Bad bot traffic increased 6.2% and now represents more than one quarter of all website requests
In 2020, there was highest percentage of bad bot traffic (25.6%), while traffic from humans fell by 5.7%, according to Imperva Research Labs’ 2021 Bad Bot Report. More than 40% of all web traffic requests originated from a bot last year, suggesting the growing scale and widespread impact of bots in daily life.
Advanced Persistent Bots remained the majority of bad bot traffic last year, amounting to 57.1%. These bots are responsible for high-speed abuse, misuse and attacks on websites, mobile apps and APIs. They closely mimic human behavior and are harder to detect and stop, presenting a unique challenge for organizations that want to mitigate downtime, reduce bandwidth consumption and improve experiences for legitimate human customers. In addition, this breed of bots creates havoc for organizations through price scraping, content scraping, account creation, account takeover, fraud, denial of service and denial of inventory.
In 2020, telecom and internet service providers (ISPs) experienced the highest proportion of overall bot traffic (45.7%), often the result of bots involved in account takeover or competitive price scraping. Meanwhile, the travel industry saw the greatest percentage of sophisticated bad bot traffic (59.7%) while government sites also experienced an increase, with bots involved in account takeover, data scraping of business registration listings and voter registration.
Key findings from the report include:
- Bots target COVID-19 vaccine appointment sites: Imperva Research Labs monitored a 372% increase in bad bot traffic on healthcare websites from September 2020 – February 2021. More recently, as vaccines became available to more age groups, Imperva Research Labs recorded bot activity at rates of 25,000 requests per hour. For health systems, pharmacies and retailers involved in the vaccine rollout, bots could disrupt the supply chain by polluting the network and make it harder for legitimate users to access appointment scheduling services.
- Scalper bots took advantage of the global pandemic: Throughout 2020, scalper bots were used to stockpile commodities. At the beginning of the year, bots were used to hoard large inventories of face masks, sanitizers, detergents, home workout equipment and more.
- Mobile browsers became a focus for bots: The percentage of bad bots disguised as mobile browsers grew to 28.1% last year, up from 12.9% in 2019. Imperva Research Labs also observed continued growth in the number of attacks launched from mobile internet service providers (ISPs) in 2020, a trend that continued for a fourth consecutive year. It shows that bots are evolving their methods to more closely mimic human behavior.

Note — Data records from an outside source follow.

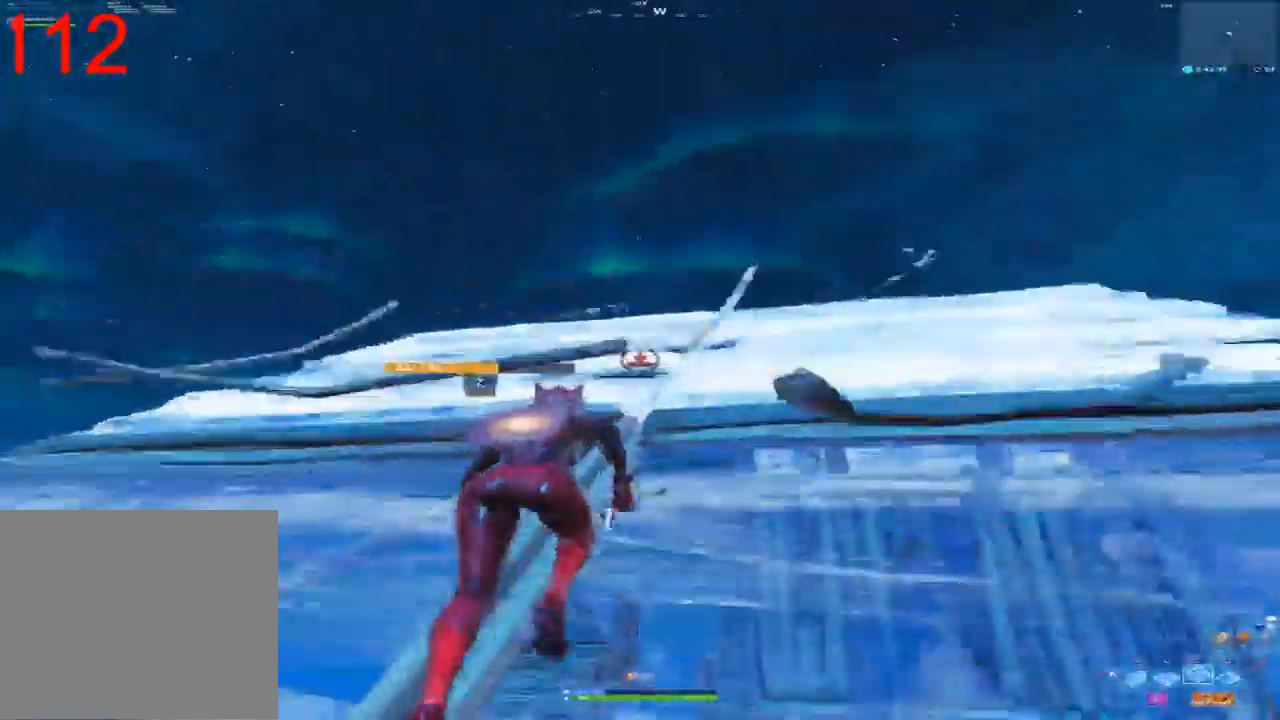
Gameplay with a controller (PlayStation layout); each line is a JSON object with the inputs held at the frame after it (dt_ms = milliseconds from this image to that frame). "events" lists button and stick changes between this image and that frame as [ms after this image, input, new state], when the widget could be followed in between.
{"dt_ms": 500, "buttons": [], "left_stick": "up", "right_stick": "up-right", "events": [[150, "right_stick", "right"], [383, "right_stick", "up-right"], [483, "L2", "up"]]}
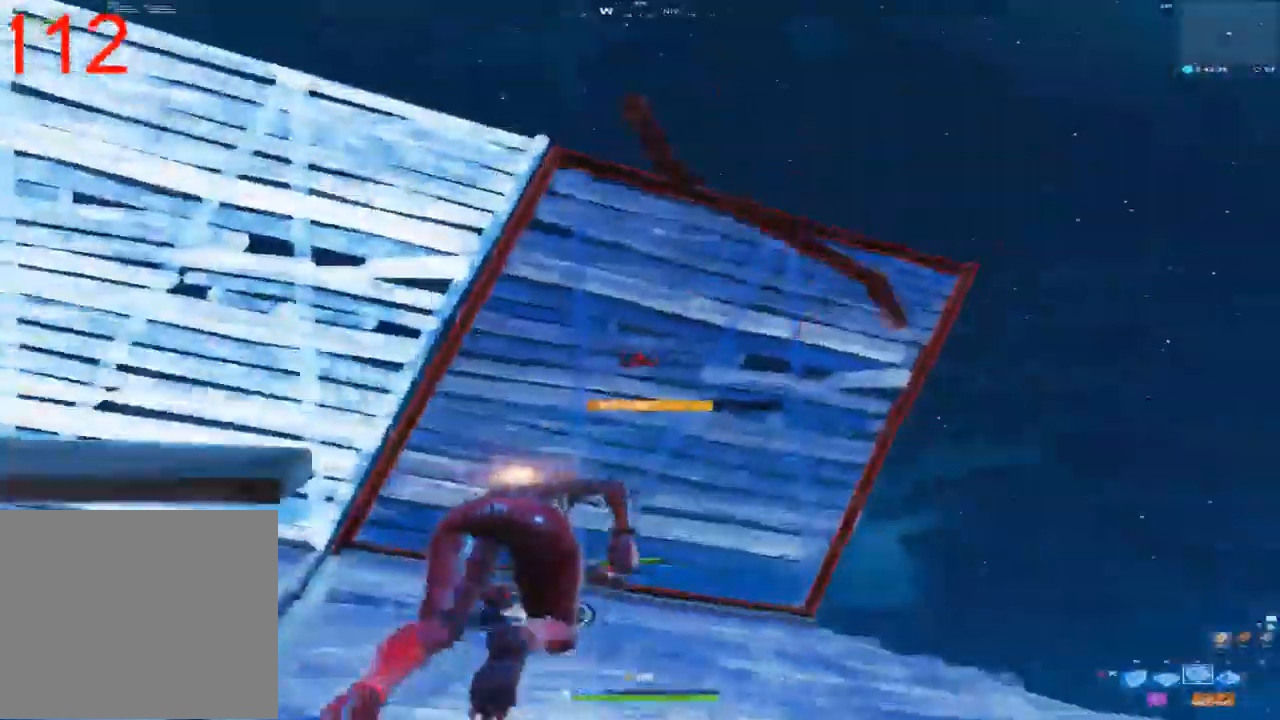
{"dt_ms": 1000, "buttons": ["CROSS"], "left_stick": "center", "right_stick": "center", "events": [[17, "left_stick", "up-right"], [50, "right_stick", "center"], [250, "left_stick", "center"], [333, "left_stick", "down-left"], [467, "left_stick", "left"], [583, "left_stick", "center"], [967, "CROSS", "down"]]}
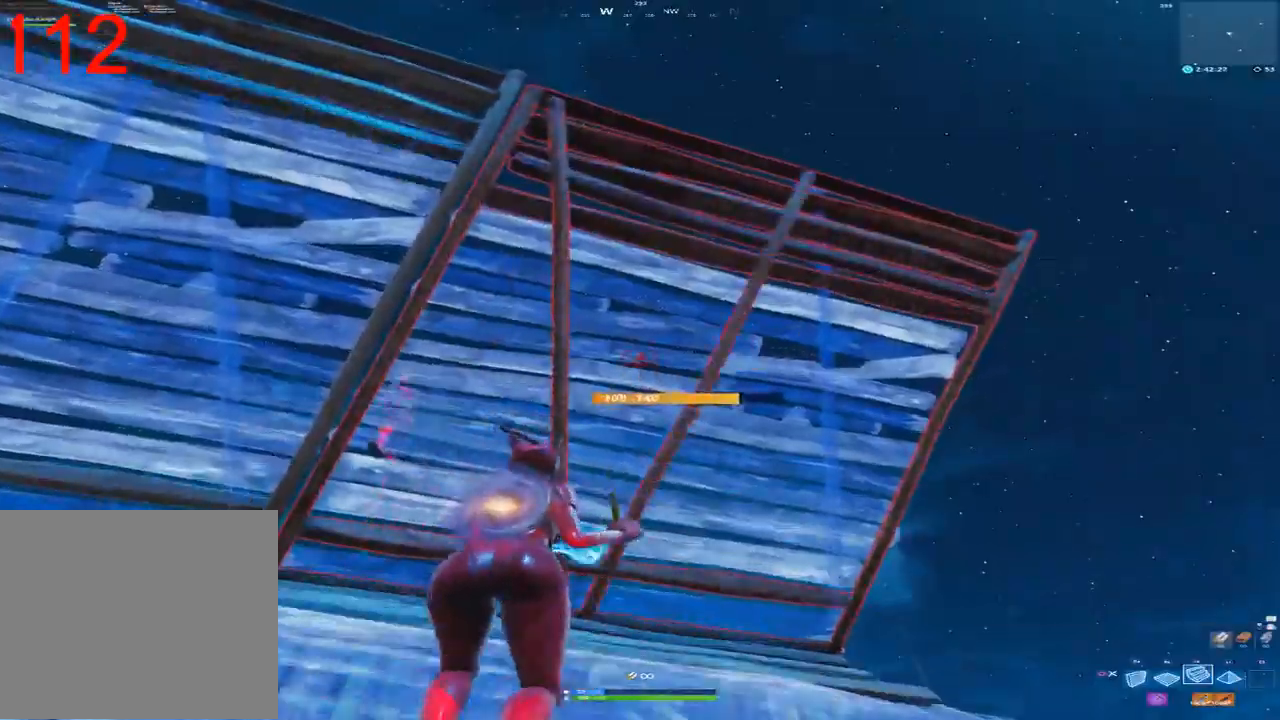
{"dt_ms": 500, "buttons": ["R2"], "left_stick": "up-right", "right_stick": "left", "events": [[17, "left_stick", "up"], [50, "CROSS", "up"], [183, "L1", "down"], [183, "right_stick", "right"], [417, "R2", "down"], [417, "right_stick", "down"], [450, "L1", "up"], [483, "left_stick", "up-right"], [483, "right_stick", "left"]]}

- Bots involved in account takeover fraud: Businesses with a login page on their website are under continuous credential stuffing and credential cracking attacks. In 2020, 34% of all login attempts originated from malicious bots. This is a particular concern for industries like Computing & IT, Travel, Retail, Financial Services, Entertainment, Telecom & ISPs and Healthcare.
- Grinch Bots made millions from hoarding gaming hardware: Scalpers plagued the gaming hardware market in late 2020 around the holiday shopping season. Imperva Research Labs found that bad bot traffic to retail websites globally rose 788% between September and October 2020. The timing is no coincidence and aligned perfectly with pre-order dates for new gaming consoles. The result left many gamers frustrated as gaming consoles, GPU or CPU devices became practically impossible to purchase online while bots hoarded the inventory and resold the goods for a profit.
- Even good bots present a threat: The percentage of good bot traffic reached 15.2% in 2020, up from 13.1% in 2019. When a site is polluted with any kind of bot traffic, it slows web performance and makes it harder for legitimate users to access the information or services they need. Good bots can also skew web analytics reports, making some pages appear more popular than they actually are, resulting in lower performance for advertisers.
- The United States is both the most attacked nation and largest host of bad bots: For a seventh consecutive year, the U.S. was the most attacked nation by bad bots (37.2%) with China (8.3%) and the United Kingdom (6.9%) following behind. Interestingly, bad bots were often launched from the same country they were targeting; the U.S. is the leading country where bad bots are hosted (40.5%).
“As we’ve monitored over the past eight years, bad bots continue to ravage the Internet, while attack characteristics are becoming more advanced and nuanced over time,” says Edward Roberts, Director of Strategy, Application Security, Imperva. “Throughout the past year and during a global pandemic, bad bots have thrived by targeting new markets and the impacts are now felt by everyday consumers. The Grinch Bot disruption to the gaming hardware industry in late 2020 is one example of what happens when bots go unchecked and cause denial of inventory. Bad bots must be a top concern for businesses and security practitioners in 2021 as the problem is likely to grow. Organizations must take proactive action to secure their websites, applications and APIs from these threats as bots are increasingly involved in fraudulent activity that can be a source of reputational and financial damage.”